Debugging and Profiling

Author

Jonathan Chipman, Ph.D.

Introduction

Readings

In the RStudio (aka Posit) menu bar, notice the Debug and Profile drop-down menus. These are quick starting points for finding code bugs/bottlenecks. Studying the below chapters will give insight into finding where and how to improve code efficiency.

Required reading from Advanced R by Hadley Wickham:

  1. Ch. 22: Debugging
  2. Ch. 23: Measuring Performance
  3. Ch. 24: Improving Performance

Supplemental reading:

Norman Matloof’s Ch. 13.1-13.3.5: Debugging and Ch. 14: Performance Enhancement: Speed and Memory is slightly outdated by recommending RProf to measure performance (as compared to profvis used in RStudio) but has good content on speed and memory allocation.

Warm-up

Vectorization

Review the table of vectorization commands

Perform calculations one-at-a-time ONLY if necessary. Pause to think if you’re performing the same operation over and over again.

Urn problem revisited!

“Urn 1 contains ten blue marbles and eight yellow ones. In urn 2, the mixture is six blue and six yellow. We draw a marble at random from urn 1, transfer it to urn 2, and then draw a marble at random from urn 2. What is the probability that that second marble is blue? This is easy to find analytically, but we’ll use simulation.” Create a function that generates 100K replicates and returns the estimated probability.

When are loops faster than *apply (and vice-versa)

We saw some solutions to the urn problem that were more time consuming despite using an apply statement. What is happening here?

This week’s lesson

Key concepts

  1. Debugging strategies
  • Modular programming
  • traceback
  • debug functions
  • set break points
  1. Profiling code
  • system.time and bench::mark
  • profvis::provis
  1. Improving efficiency
  • Ch. 24: Improving Performance
  • Use vectorization
  • Beware of copy-on-change (example: continual rbind’ing)

> Excerpted records
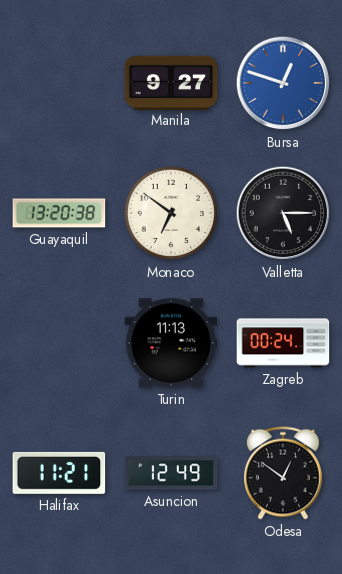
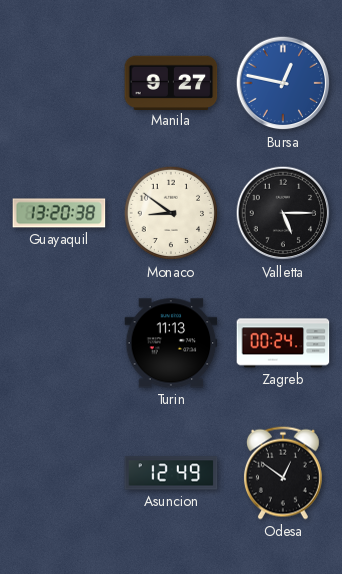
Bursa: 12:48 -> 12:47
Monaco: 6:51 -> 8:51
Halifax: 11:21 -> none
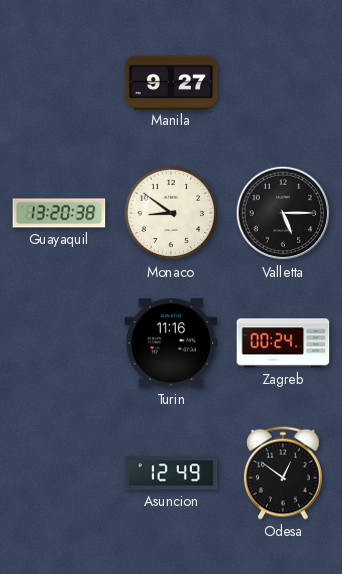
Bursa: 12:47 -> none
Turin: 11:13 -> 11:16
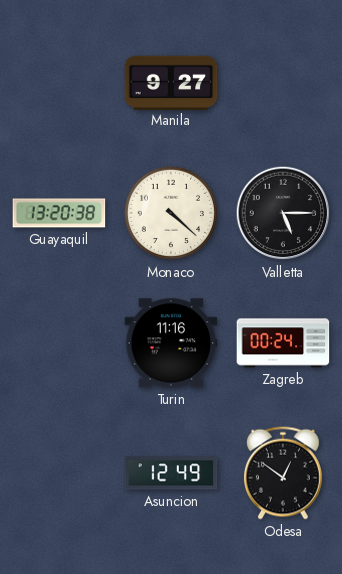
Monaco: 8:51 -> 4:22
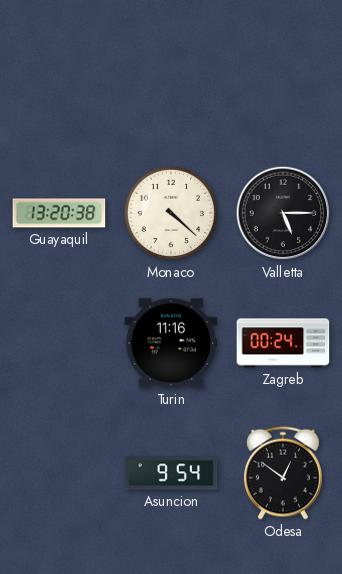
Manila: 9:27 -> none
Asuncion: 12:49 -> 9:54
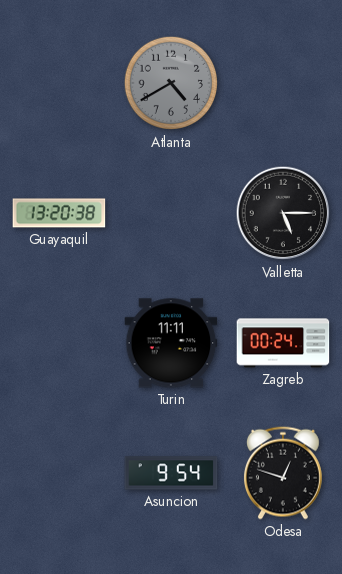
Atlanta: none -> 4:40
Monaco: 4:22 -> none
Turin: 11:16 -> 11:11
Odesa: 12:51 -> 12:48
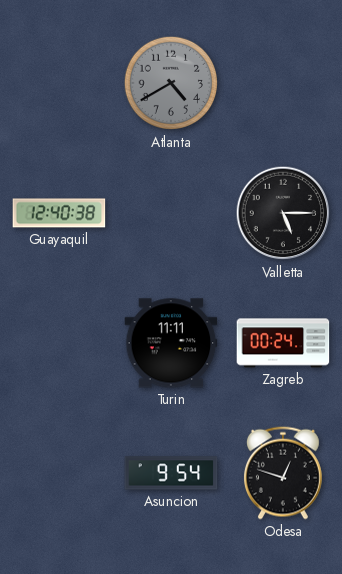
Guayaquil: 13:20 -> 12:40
--
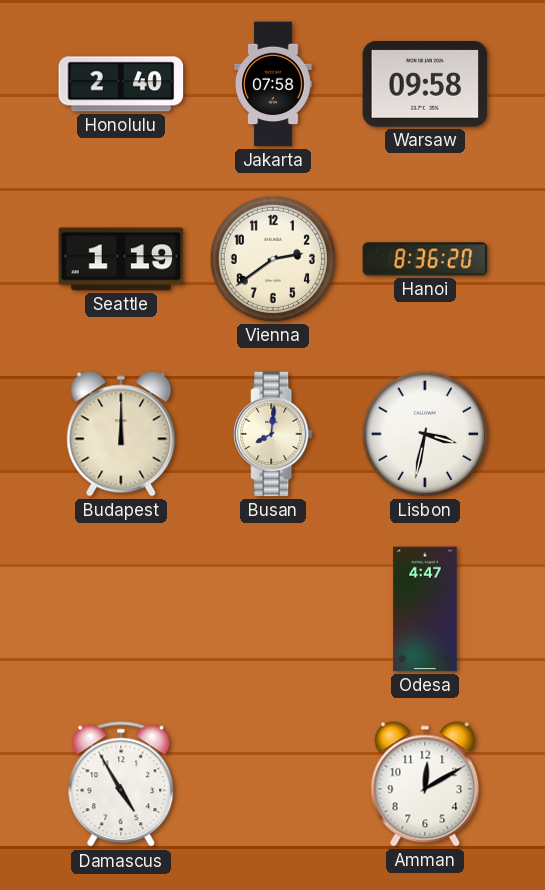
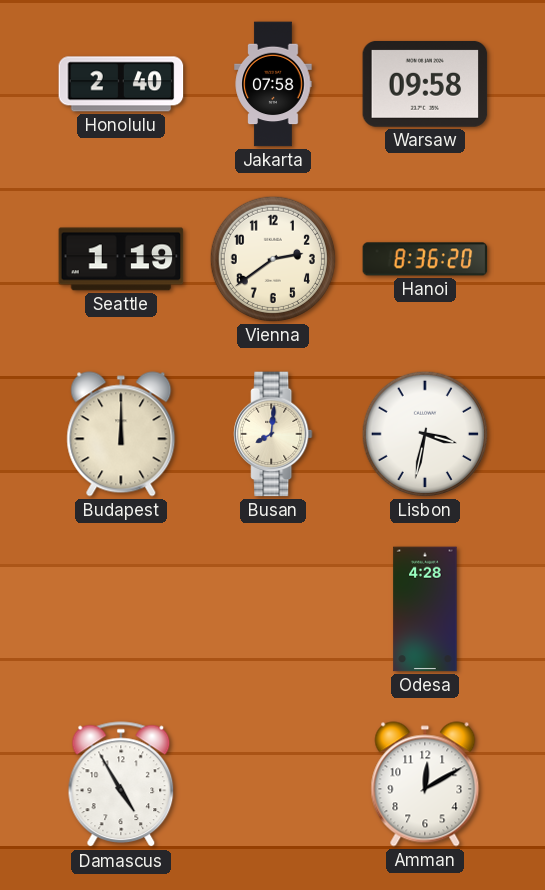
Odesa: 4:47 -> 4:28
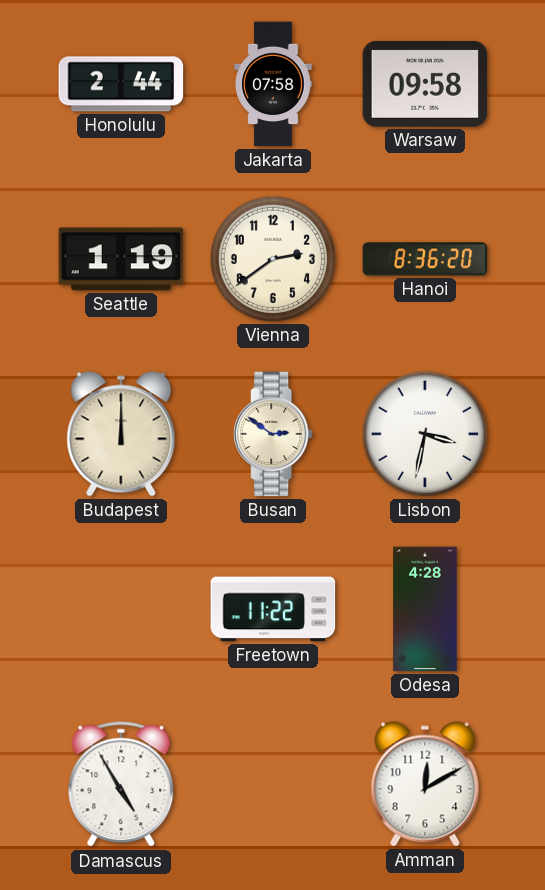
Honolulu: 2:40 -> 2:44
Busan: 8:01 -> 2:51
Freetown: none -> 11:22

> Work to be completed
Duplicate the part of the debugging and profiling lesson running from "Norman Matloof’s Ch." down to "and memory allocation.".

> Response to this exercise
Norman Matloof’s Ch. 13.1-13.3.5: Debugging and Ch. 14: Performance Enhancement: Speed and Memory is slightly outdated by recommending RProf to measure performance (as compared to profvis used in RStudio) but has good content on speed and memory allocation.